More in Triton Inference Server documentation
Parameters:
-
max_queue_delay_microseconds
(
int
) –The maximum time, in microseconds, a request will be delayed in the scheduling queue to wait for additional requests for batching.
-
preferred_batch_size
(
Optional[list]
) –Preferred batch sizes for dynamic batching.
-
preserve_ordering
(
bool
) –Should the dynamic batcher preserve the ordering of responses to match the order of requests received by the scheduler.
-
priority_levels
(
int
) –The number of priority levels to be enabled for the model.
-
default_priority_level
(
int
) –The priority level used for requests that don't specify their priority.
-
default_queue_policy
(
Optional[QueuePolicy]
) –The default queue policy used for requests.
-
priority_queue_policy
(
Optional[Dict[int, QueuePolicy]]
) –Specify the queue policy for the priority level.
model_navigator.api.pytriton.Tensor
dataclass
Model input and output definition for Triton deployment.
Parameters:
-
shape
(
tuple
) –Shape of the input/output tensor.
-
dtype
(
Union[np.dtype, Type[np.dtype], Type[object]]

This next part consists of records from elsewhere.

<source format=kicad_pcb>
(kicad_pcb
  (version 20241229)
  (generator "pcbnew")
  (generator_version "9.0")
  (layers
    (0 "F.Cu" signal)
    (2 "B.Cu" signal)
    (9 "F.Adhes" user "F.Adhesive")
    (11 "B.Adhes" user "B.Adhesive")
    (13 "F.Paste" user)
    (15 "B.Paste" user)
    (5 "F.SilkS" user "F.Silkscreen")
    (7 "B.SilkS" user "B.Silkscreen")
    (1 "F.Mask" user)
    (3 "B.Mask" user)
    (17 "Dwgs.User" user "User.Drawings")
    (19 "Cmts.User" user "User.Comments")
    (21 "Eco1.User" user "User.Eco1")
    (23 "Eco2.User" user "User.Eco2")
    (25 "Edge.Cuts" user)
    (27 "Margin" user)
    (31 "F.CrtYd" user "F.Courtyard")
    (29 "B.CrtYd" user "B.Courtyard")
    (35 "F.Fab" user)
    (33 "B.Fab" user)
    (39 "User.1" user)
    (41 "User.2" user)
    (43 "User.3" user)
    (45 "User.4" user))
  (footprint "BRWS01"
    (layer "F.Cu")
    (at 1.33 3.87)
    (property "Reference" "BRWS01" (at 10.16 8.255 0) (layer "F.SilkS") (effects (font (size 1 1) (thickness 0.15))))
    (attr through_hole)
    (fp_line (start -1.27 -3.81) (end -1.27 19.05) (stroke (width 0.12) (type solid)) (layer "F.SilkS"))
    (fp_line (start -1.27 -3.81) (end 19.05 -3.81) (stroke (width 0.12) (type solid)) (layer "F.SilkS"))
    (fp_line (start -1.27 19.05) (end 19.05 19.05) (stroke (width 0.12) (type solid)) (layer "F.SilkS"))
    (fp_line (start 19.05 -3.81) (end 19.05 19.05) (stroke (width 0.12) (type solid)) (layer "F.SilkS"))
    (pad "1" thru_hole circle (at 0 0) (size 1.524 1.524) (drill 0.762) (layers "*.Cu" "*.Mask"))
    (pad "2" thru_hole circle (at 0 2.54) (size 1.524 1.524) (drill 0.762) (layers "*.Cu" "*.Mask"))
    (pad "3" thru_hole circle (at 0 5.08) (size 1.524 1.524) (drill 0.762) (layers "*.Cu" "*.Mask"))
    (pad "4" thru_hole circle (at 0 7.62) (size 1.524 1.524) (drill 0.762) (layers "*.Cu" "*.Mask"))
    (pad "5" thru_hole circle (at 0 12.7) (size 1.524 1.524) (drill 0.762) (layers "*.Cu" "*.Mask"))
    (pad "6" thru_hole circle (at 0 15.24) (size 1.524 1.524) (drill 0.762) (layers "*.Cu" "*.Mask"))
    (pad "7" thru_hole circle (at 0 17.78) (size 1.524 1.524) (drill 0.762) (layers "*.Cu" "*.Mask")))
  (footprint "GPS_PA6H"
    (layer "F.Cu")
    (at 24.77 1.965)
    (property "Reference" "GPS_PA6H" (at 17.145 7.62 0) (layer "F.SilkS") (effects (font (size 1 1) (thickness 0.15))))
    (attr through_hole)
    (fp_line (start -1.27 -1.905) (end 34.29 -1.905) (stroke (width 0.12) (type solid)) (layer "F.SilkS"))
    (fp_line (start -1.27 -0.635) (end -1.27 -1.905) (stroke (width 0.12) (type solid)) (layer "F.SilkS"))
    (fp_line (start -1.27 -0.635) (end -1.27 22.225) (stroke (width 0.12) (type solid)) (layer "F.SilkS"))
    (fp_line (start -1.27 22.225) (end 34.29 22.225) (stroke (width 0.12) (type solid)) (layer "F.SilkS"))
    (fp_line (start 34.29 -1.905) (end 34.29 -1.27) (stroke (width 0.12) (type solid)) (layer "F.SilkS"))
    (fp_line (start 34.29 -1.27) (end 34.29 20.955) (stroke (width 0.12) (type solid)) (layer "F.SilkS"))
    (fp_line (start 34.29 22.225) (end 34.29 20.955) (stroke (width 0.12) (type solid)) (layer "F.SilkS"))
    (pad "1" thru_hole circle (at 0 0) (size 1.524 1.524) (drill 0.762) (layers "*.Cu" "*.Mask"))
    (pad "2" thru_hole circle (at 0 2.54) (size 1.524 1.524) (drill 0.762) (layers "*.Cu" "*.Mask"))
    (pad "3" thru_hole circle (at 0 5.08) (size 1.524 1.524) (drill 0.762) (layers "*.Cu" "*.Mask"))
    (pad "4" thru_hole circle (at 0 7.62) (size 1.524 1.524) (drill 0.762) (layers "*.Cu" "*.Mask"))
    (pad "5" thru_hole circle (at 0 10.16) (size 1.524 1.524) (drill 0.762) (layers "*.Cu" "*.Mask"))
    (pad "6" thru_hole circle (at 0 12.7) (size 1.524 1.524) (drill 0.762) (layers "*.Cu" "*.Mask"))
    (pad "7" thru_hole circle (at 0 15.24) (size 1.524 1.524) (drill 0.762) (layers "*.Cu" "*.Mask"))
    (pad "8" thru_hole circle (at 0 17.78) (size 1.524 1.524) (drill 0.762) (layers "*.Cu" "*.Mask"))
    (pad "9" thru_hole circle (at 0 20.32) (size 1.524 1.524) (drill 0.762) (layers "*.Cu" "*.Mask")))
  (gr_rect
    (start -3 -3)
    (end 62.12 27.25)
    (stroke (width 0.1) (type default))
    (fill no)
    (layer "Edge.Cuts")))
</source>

) –Data type of the input/output tensor.
-
name
(
Optional[str]
) –Name of the input/output of model.
-
optional
(
Optional[bool]
) –Flag to mark if input is optional.
model_navigator.api.pytriton.QueuePolicy
dataclass
Model queue policy configuration.
More in Triton Inference Server documentation
Parameters:
-
timeout_action
(
TimeoutAction
) –The action applied to timed-out request.
-
default_timeout_microseconds
(
int
) –The default timeout for every request, in microseconds.
-
allow_timeout_override
(
bool
) –Whether individual request can override the default timeout value.
-
max_queue_size
(
int
) –The maximum queue size for holding requests.